"That's the frustrating thing," laments Caps coach Barry Trotz. "We've given up a lot of power-play goals late in kills and what have you, and we'd like to have gotten through that period down only one, even though you feel like you should be up one or two and you weren't. So that was the frustration. Maybe that carried into the second period, I don't know. But we're going to have to be better."
As it turned out, Florida already had all the offense it would need on this night at that juncture of the contest. But the Caps had one more sin in them, and that was taking penalties in bunches.

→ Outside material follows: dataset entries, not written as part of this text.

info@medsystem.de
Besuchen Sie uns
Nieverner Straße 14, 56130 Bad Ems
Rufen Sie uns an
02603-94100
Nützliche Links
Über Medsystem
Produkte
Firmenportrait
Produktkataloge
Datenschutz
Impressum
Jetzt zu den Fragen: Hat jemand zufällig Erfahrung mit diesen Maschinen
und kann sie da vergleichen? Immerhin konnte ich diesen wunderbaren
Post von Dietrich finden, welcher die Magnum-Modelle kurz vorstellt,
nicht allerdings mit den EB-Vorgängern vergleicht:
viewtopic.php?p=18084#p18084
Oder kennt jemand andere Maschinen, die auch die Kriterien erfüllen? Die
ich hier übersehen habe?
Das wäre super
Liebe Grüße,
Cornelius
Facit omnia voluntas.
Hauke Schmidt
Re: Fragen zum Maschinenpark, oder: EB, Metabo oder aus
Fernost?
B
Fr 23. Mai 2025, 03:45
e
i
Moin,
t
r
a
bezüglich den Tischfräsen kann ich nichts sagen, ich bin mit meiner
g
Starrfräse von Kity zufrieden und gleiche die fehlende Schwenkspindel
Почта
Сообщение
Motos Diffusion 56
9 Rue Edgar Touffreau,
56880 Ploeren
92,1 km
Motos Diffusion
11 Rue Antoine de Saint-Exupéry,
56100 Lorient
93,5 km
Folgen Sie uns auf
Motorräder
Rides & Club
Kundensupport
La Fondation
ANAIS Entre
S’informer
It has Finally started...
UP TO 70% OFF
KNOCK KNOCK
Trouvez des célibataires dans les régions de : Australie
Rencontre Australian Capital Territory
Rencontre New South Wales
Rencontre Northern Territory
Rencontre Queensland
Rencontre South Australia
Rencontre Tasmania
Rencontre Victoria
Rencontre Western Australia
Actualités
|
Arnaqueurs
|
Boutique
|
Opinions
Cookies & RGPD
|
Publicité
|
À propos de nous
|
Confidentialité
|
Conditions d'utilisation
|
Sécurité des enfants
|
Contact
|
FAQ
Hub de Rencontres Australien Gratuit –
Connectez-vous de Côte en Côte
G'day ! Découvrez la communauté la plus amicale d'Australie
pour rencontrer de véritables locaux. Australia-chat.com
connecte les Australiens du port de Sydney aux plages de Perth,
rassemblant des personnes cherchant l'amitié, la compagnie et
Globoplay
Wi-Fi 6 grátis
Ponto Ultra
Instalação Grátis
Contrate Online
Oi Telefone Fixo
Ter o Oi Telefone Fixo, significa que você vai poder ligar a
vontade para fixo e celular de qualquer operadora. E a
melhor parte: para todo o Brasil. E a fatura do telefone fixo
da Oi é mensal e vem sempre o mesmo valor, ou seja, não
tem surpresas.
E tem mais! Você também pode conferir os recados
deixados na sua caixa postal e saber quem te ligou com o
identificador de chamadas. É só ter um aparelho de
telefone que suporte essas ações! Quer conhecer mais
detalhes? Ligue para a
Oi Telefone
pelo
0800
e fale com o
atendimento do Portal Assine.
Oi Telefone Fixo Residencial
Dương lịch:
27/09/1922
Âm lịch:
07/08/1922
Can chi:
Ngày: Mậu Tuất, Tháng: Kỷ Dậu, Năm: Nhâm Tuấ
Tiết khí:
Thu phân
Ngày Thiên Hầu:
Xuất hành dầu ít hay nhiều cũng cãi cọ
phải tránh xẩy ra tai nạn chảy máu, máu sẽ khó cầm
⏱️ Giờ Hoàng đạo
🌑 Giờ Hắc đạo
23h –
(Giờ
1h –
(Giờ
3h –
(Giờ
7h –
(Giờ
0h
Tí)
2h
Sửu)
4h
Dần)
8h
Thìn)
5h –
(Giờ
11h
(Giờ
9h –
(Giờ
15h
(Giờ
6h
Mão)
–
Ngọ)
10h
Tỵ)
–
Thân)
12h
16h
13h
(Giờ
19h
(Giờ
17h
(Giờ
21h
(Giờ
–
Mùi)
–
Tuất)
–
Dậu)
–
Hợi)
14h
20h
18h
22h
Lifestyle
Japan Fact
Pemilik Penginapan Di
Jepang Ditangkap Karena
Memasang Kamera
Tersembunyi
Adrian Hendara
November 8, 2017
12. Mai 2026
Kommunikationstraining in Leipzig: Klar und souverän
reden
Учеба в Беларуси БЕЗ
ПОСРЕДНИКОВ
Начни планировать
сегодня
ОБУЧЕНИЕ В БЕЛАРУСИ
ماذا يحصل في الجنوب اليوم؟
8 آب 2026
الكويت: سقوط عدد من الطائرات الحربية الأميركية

The Capitals were whistled for four minors over a span of just seven and a half minutes in the early portion of the second. So instead of mounting an attack and cutting into the Florida lead, the Caps found themselves continually killing penalties, and on the second of back-to-backs to boot. Their propensity for penalties led to an extended two-man advantage for the Panthers, and Vincent Trocheck scored while Florida was two men to the good, making it a 3-0 game at 8:58 of the middle stanza.
"The penalties have been a little bit of an ongoing thing here," says Trotz. "It took all the rhythm out, it forced a big portion of our bench to sit there and get cold."
Washington managed some offensive-zone time and some scoring chances in the latter half of the frame, and the Caps finally broke through on Djoos' second goal of the season at 15:23. Djoos took a pass from Devante Smith-Pelly along the right wing half wall, and then the blueliner cut laterally through the middle of the ice until he was in a desirable shooting location in the slot. From there, he ripped it past Reimer to make it a 3-1 game.
Despite all the penalty killing time in the second, the Caps still outshot the Cats 13-12 in the frame. Washington managed 13 more shots on Reimer in the third, and managed to create some goalmouth scramble situations as well, but no lamplighters. When Aleksander Barkov slid the puck into a vacant Caps net near night's end, the Caps' fate was sealed.